Kachin peace activist from Myanmar

Ja Nan Lahtaw (Burmese: ဂျာနန်လထော်; born 1965) is a Kachin peace activist and humanitarian from Myanmar. She is executive director of the Nyein (Shalom) Foundation, a non-governmental organization committed to fostering peace and development in conflict-affected regions of the country Ja Nan Lahtaw has been involved in Myanmar’s peace process for over two decades, serving as a negotiator, facilitator, and technical adviser to the government, the Tatmadaw, and various ethnic armed organizations (EAOs).
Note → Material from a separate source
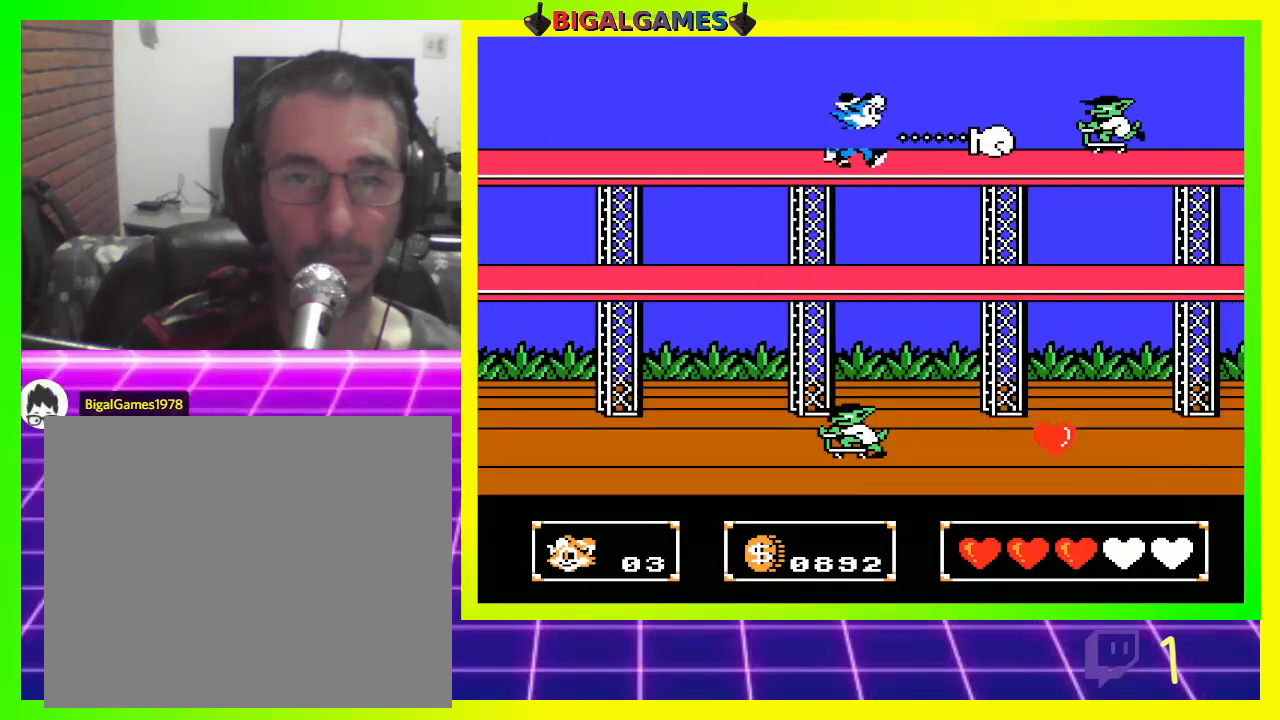
{"buttons": ["DPAD_RIGHT"], "left_stick": "center", "right_stick": "center", "events": [[333, "CROSS", "down"], [400, "CROSS", "up"]]}
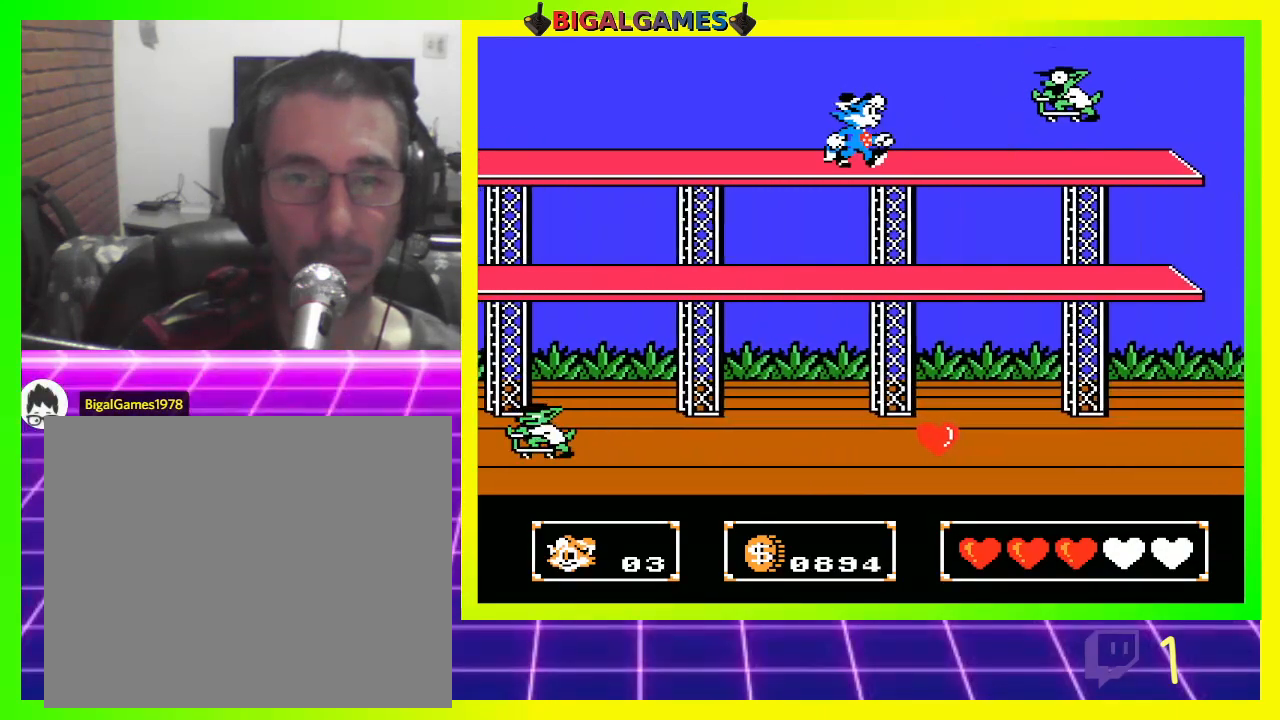
{"buttons": ["DPAD_DOWN"], "left_stick": "center", "right_stick": "center", "events": [[300, "DPAD_DOWN", "down"], [300, "DPAD_RIGHT", "up"], [367, "CIRCLE", "down"], [467, "CIRCLE", "up"]]}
== Early life and education ==
Ja Nan Lahtaw was born in 1965 in Myitkyina, Kachin State, Myanmar. She was raised in a Kachin Baptist family, and her upbringing was shaped by the prolonged civil conflict in the region. Her father, Saboi Jum, a Baptist and former director general of the Kachin Baptist Convention (KBC), along with his son, mediated the first written ceasefire between the Tatmadaw and the KIO in 1994, which maintained peace for 17 years. She pursued higher education and became involved in community development and social work in the 1990s. She earned a bachelor's degree from Cairn University in 1993. She earned a master's degree in Conflict Transformation from Eastern Mennonite University in Virginia, United States, and was a Chevening Fellow at the University of Birmingham, United Kingdom, in 2008.

== Peace activism ==
After completing her education in the United States, in 2002 Ja Nan joined the Nyein Foundation, which had been established by her father in 2000. Since 2014, she has served as the executive director of the Nyein (Shalom) Foundation. The organization was established to create neutral spaces for dialogue and to help bridge the deep-seated mistrust between warring parties in Myanmar. Under her leadership, the Nyein Foundation has played a significant role in conflict mediation, offering technical support and strategic advice to both the government and EAOs. It has been particularly active in the Kachin conflict, which resumed in 2011 after the 17-year ceasefire between the KIO and the Tatmadaw ended.

She served as a technical adviser and facilitator during the talks that led to the Nationwide Ceasefire Agreement (NCA), a landmark but contested agreement signed in 2015. Following the agreement, she continued to support implementation negotiations. Beginning in January 2016, when the formal Political Dialogue process was launched, she acted as an overall co-facilitator and also specifically co-facilitated sessions themed around politics. She also served as a technical consultant to the Kachin Independence Organisation's Technical Advisory Team. As a Cairn University alumna, she was featured in the universit's 2015 alumni magazine for her leadership role in Myanmar’s peace process.

==Publications==
In October 2020, she authored an article for ConstitutionNet on the November general elections and their significance for federalisation and inclusive dialogue in Myanmar.

In 2022, she published a report titled Civil Society Contributions to Myanmar's Peace Process through Swisspeace.

== Recognition ==

In 2015, Ja Nan Lahtaw was awarded the N-Peace Award in the "Untold Stories" category.

She was one of the three inaugural recipients of the Schuman Award from the European Union in 2017.